• PROBLEM DESCRIPTION: Go through the data below and copy each line that includes "التواصل".
=== EXTRACTED ENTRIES ===
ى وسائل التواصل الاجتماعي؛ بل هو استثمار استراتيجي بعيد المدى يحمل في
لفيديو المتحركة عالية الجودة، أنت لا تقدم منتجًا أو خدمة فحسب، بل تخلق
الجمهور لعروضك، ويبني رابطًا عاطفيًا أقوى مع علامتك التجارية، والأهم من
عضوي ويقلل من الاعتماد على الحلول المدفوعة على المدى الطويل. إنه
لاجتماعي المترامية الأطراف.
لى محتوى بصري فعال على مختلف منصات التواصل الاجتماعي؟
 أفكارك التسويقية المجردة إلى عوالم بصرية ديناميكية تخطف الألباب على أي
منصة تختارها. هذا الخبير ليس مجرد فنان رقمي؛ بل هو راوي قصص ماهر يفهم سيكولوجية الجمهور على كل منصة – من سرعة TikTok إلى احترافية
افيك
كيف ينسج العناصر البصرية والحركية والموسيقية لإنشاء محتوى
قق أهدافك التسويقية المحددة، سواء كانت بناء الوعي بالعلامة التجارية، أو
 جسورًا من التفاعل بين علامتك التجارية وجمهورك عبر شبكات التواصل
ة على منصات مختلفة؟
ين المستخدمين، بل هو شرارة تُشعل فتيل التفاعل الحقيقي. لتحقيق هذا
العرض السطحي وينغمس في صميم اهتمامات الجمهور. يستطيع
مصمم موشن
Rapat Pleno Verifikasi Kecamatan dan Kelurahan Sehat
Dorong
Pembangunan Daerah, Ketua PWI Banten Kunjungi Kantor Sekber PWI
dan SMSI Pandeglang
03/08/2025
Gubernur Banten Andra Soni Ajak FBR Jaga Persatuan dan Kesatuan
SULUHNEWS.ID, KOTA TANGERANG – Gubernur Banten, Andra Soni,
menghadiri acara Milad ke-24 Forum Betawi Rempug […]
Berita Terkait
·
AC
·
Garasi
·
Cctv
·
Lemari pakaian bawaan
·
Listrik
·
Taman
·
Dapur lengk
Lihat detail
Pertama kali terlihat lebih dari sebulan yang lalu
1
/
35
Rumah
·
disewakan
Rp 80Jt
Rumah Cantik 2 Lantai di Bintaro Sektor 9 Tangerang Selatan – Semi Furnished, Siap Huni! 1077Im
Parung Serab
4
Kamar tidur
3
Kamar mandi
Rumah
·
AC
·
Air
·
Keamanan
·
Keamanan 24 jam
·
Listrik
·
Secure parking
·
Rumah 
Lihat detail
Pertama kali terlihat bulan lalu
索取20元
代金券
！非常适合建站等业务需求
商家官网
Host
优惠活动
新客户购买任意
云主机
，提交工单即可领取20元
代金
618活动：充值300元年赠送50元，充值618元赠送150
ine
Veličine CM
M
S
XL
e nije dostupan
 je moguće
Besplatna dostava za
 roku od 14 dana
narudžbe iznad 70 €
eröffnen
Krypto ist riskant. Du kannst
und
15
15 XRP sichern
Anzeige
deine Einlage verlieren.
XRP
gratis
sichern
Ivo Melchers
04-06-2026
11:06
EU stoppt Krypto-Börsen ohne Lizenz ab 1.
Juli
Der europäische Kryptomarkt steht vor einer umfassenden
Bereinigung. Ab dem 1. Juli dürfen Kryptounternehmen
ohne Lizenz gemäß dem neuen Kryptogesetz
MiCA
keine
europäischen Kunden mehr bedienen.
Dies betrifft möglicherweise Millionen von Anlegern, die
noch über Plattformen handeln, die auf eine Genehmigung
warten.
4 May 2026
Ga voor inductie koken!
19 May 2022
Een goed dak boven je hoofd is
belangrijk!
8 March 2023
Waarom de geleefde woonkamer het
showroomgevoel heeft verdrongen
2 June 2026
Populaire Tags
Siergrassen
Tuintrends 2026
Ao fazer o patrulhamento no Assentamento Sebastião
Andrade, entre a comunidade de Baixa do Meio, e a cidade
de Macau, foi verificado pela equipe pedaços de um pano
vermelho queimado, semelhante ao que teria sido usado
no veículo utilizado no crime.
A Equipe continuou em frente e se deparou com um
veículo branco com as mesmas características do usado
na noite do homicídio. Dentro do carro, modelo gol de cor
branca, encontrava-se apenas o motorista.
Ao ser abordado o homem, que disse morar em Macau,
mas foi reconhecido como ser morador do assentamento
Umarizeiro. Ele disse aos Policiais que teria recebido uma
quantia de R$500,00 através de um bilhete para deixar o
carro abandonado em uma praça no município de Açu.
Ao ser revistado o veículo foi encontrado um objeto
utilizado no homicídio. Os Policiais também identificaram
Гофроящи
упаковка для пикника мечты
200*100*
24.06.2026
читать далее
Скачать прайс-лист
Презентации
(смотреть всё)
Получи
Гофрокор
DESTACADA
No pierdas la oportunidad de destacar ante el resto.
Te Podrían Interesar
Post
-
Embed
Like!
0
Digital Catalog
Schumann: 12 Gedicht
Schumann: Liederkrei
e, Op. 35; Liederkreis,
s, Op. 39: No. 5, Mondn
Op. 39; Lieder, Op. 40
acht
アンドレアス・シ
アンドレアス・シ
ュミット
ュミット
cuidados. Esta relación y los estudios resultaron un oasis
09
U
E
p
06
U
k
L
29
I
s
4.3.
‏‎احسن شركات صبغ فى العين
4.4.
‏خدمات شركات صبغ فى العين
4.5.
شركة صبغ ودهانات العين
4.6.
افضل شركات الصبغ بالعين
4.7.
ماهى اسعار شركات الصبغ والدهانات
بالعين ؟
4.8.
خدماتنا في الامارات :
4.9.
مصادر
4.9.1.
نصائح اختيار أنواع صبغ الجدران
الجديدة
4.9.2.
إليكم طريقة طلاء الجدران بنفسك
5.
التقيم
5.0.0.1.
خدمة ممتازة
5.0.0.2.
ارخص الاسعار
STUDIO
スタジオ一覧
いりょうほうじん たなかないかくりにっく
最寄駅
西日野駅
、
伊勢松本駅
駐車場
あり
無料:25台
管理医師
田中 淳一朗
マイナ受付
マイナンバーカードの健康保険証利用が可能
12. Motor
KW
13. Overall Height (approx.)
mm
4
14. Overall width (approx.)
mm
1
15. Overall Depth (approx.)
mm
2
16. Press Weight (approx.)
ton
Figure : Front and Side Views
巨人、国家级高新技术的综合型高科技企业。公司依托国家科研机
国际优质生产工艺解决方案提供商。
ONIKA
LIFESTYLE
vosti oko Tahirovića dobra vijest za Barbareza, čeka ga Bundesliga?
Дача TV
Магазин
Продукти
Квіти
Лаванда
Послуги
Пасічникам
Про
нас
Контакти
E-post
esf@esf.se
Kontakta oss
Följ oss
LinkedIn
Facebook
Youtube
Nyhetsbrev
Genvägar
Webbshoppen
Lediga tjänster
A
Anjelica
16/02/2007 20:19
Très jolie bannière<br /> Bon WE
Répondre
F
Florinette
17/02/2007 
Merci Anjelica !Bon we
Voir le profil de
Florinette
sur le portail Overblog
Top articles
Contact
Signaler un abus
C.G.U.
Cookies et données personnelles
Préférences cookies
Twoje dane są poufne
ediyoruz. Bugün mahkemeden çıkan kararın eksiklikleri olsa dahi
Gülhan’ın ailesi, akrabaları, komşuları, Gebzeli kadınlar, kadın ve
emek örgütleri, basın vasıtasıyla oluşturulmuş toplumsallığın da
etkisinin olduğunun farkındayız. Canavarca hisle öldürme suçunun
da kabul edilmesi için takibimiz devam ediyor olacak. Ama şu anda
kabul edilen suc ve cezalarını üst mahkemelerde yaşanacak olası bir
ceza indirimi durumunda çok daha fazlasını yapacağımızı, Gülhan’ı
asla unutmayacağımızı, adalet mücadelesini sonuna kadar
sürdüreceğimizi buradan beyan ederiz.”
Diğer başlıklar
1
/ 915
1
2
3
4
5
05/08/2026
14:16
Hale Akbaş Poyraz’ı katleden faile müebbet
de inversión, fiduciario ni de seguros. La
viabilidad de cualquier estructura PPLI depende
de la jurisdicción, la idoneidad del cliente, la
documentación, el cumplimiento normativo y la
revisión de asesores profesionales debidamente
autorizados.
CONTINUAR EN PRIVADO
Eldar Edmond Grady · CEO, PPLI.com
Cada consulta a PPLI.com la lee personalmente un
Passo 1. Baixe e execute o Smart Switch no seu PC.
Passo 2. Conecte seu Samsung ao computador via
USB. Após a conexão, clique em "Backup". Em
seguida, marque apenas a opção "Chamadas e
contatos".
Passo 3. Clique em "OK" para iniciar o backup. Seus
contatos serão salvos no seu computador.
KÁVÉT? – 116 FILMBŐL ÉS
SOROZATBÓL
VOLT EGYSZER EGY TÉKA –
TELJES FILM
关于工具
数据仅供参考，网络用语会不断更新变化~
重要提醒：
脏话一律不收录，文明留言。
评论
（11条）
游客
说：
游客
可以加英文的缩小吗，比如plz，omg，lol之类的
===
• RESPONSE TO THIS TASK:
ى وسائل التواصل الاجتماعي؛ بل هو استثمار استراتيجي بعيد المدى يحمل في
لى محتوى بصري فعال على مختلف منصات التواصل الاجتماعي؟
 جسورًا من التفاعل بين علامتك التجارية وجمهورك عبر شبكات التواصل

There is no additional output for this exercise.